START Exercise data

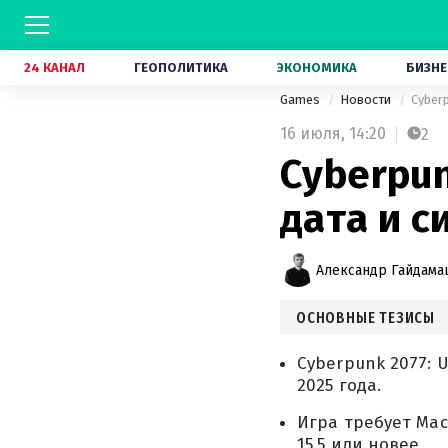
24 КАНАЛ
ГЕОПОЛИТИКА
ЭКОНОМИКА
БИЗНЕ
Games
Новости
Cyber
16 июля,
14:20
2
Cyberpun
дата и 
Александр Гайдам
ОСНОВНЫЕ ТЕЗИСЫ
Cyberpunk 2077: U
2025 года.
Игра требует Mac
15.5 или новее.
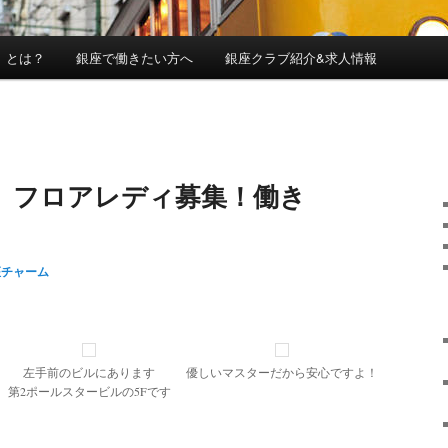
」とは？
銀座で働きたい方へ
銀座クラブ紹介&求人情報
 フロアレディ募集！働き
座チャーム
左手前のビルにあります
優しいマスターだから安心ですよ！
第2ポールスタービルの5Fです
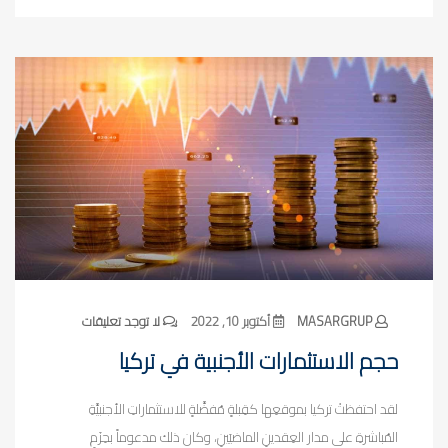
MASARGRUP
أكتوبر 10, 2022
لا توجد تعليقات
حجم الاستثمارات الأجنبية في تركيا
لقد احتفظتْ تركيا بموقعِها كقِبلةٍ مُفضَّلةٍ للاستثماراتِ الأجنبيَّةِ
المُباشرةِ على مدار العِقدينِ الماضيَينِ، وكان ذلك مدعوماً بحِزَمٍ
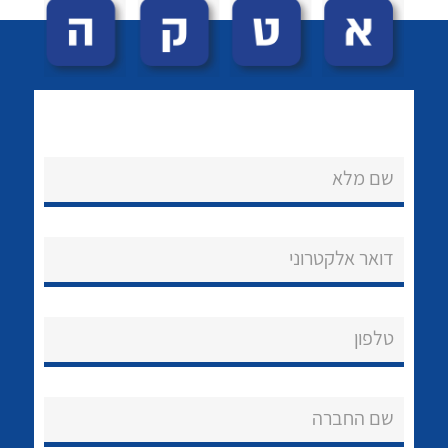
שם מלא
לכל מוצרי היצרן
לכל מוצרי היצרן
נקודות מכירה
דואר אלקטרוני
הצוות שלנו
שאלות ותשובות
טלפון
שירותי תמיכה
שם החברה
אודות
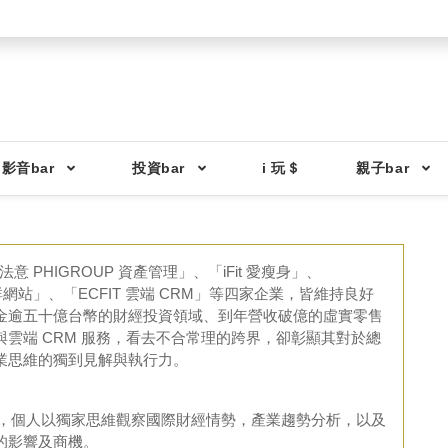
影音bar
投資bar
i 玩＄
親子bar
法意 PHIGROUP 資產管理」、「iFit 愛瘦身」、
經社群網站」、「ECFIT 雲端 CRM」等四家企業，皆維持良好
金逾五十億台幣的財經投資領域、到年營收破億的虛實零售
雲端 CRM 服務，看去不合常理的跨界，卻彰顯其對於總
業思維的獨到見解與執行力。
分析，個人以獨家思維觀察國際財經情勢，產業趨勢分析，以及
的影響及商機。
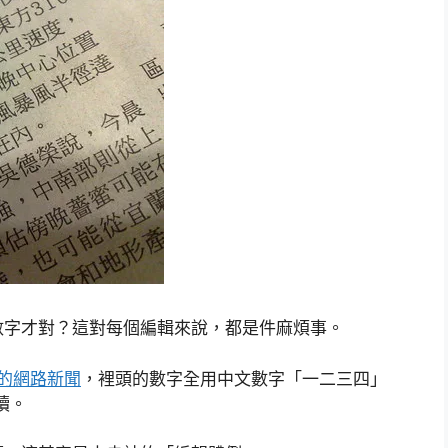
數字才對？這對每個編輯來說，都是件麻煩事。
的網路新聞
，裡頭的數字全用中文數字「一二三四」
讀。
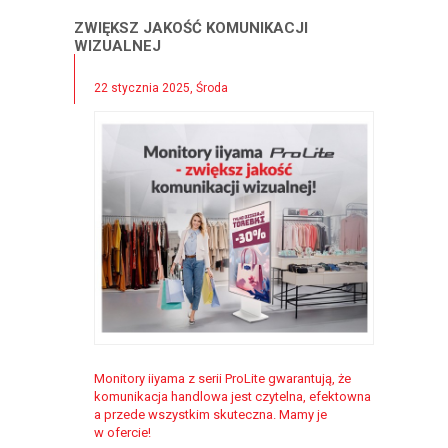
ZWIĘKSZ JAKOŚĆ KOMUNIKACJI
WIZUALNEJ
22 stycznia 2025, Środa
Monitory iiyama z serii ProLite gwarantują, że
komunikacja handlowa jest czytelna, efektowna
a przede wszystkim skuteczna. Mamy je
w ofercie!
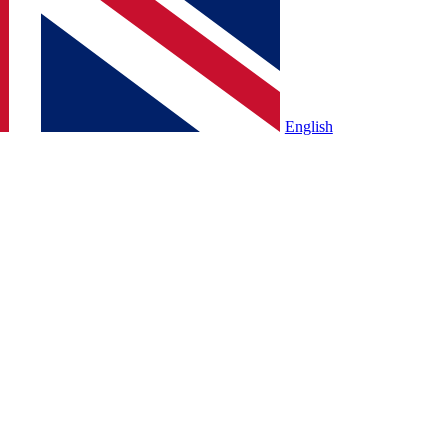
English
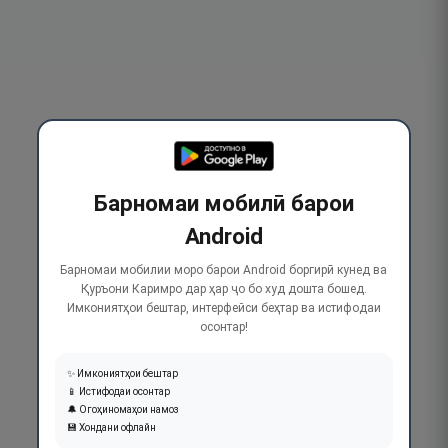
Барномаи мобилӣ барои
Android
Барномаи мобилии моро барои Android боргирӣ кунед ва
Қуръони Каримро дар ҳар ҷо бо худ дошта бошед.
Имкониятҳои бештар, интерфейси беҳтар ва истифодаи
осонтар!
✨ Имкониятҳои бештар
📱 Истифодаи осонтар
🔔 Огоҳиномаҳои намоз
💾 Хондани офлайн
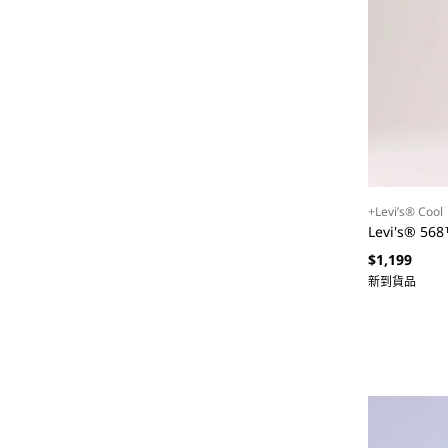
+Levi’s® Cool
Levi's® 
定
$1,199
價
新到貨品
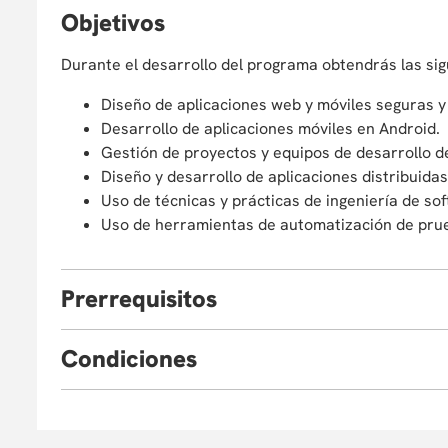
O
bjetivos
Durante el desarrollo del programa obtendrás las sig
Diseño de aplicaciones web y móviles seguras y 
Desarrollo de aplicaciones móviles en Android.
Gestión de proyectos y equipos de desarrollo d
Diseño y desarrollo de aplicaciones distribuidas
Uso de técnicas y prácticas de ingeniería de sof
Uso de herramientas de automatización de pru
P
rerrequisitos
Necesitarás conocimientos en:
C
ondiciones
Arquitectura y diseño de software.
Conocimiento de conceptos básicos de pruebas.
Eventualmente, la Universidad puede verse obligada
Construcción de historias de usuario, UML, JavaScrip
o cancelar el programa. En este caso, el partic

END Exercise data

## Exercise objective
Output every line of text in the data above, without changes, and leave out the pictures.

## Written response
24 КАНАЛ
ГЕОПОЛИТИКА
ЭКОНОМИКА
БИЗНЕ
Games
Новости
Cyber
16 июля,
14:20
2
Cyberpun
дата и 
Александр Гайдам
ОСНОВНЫЕ ТЕЗИСЫ
Cyberpunk 2077: U
2025 года.
Игра требует Mac
15.5 или новее.
」とは？
銀座で働きたい方へ
銀座クラブ紹介&求人情報
 フロアレディ募集！働き
座チャーム
左手前のビルにあります
優しいマスターだから安心ですよ！
第2ポールスタービルの5Fです
MASARGRUP
أكتوبر 10, 2022
لا توجد تعليقات
حجم الاستثمارات الأجنبية في تركيا
لقد احتفظتْ تركيا بموقعِها كقِبلةٍ مُفضَّلةٍ للاستثماراتِ الأجنبيَّةِ
المُباشرةِ على مدار العِقدينِ الماضيَينِ، وكان ذلك مدعوماً بحِزَمٍ
שם מלא
לכל מוצרי היצרן
לכל מוצרי היצרן
נקודות מכירה
דואר אלקטרוני
הצוות שלנו
שאלות ותשובות
טלפון
שירותי תמיכה
שם החברה
אודות
影音bar
投資bar
i 玩＄
親子bar
法意 PHIGROUP 資產管理」、「iFit 愛瘦身」、
經社群網站」、「ECFIT 雲端 CRM」等四家企業，皆維持良好
金逾五十億台幣的財經投資領域、到年營收破億的虛實零售
雲端 CRM 服務，看去不合常理的跨界，卻彰顯其對於總
業思維的獨到見解與執行力。
分析，個人以獨家思維觀察國際財經情勢，產業趨勢分析，以及
的影響及商機。
數字才對？這對每個編輯來說，都是件麻煩事。
的網路新聞
，裡頭的數字全用中文數字「一二三四」
讀。
ZWIĘKSZ JAKOŚĆ KOMUNIKACJI
WIZUALNEJ
22 stycznia 2025, Środa
Monitory iiyama z serii ProLite gwarantują, że
komunikacja handlowa jest czytelna, efektowna
a przede wszystkim skuteczna. Mamy je
w ofercie!
English
Барномаи мобилӣ барои
Android
Барномаи мобилии моро барои Android боргирӣ кунед ва
Қуръони Каримро дар ҳар ҷо бо худ дошта бошед.
Имкониятҳои бештар, интерфейси беҳтар ва истифодаи
осонтар!
✨ Имкониятҳои бештар
📱 Истифодаи осонтар
🔔 Огоҳиномаҳои намоз
💾 Хондани офлайн
+Levi’s® Cool
Levi's® 
定
$1,199
價
新到貨品
O
bjetivos
Durante el desarrollo del programa obtendrás las sig
Diseño de aplicaciones web y móviles seguras y 
Desarrollo de aplicaciones móviles en Android.
Gestión de proyectos y equipos de desarrollo d
Diseño y desarrollo de aplicaciones distribuidas
Uso de técnicas y prácticas de ingeniería de sof
Uso de herramientas de automatización de pru
P
rerrequisitos
Necesitarás conocimientos en:
C
ondiciones
Arquitectura y diseño de software.
Conocimiento de conceptos básicos de pruebas.
Eventualmente, la Universidad puede verse obligada
Construcción de historias de usuario, UML, JavaScrip
o cancelar el programa. En este caso, el partic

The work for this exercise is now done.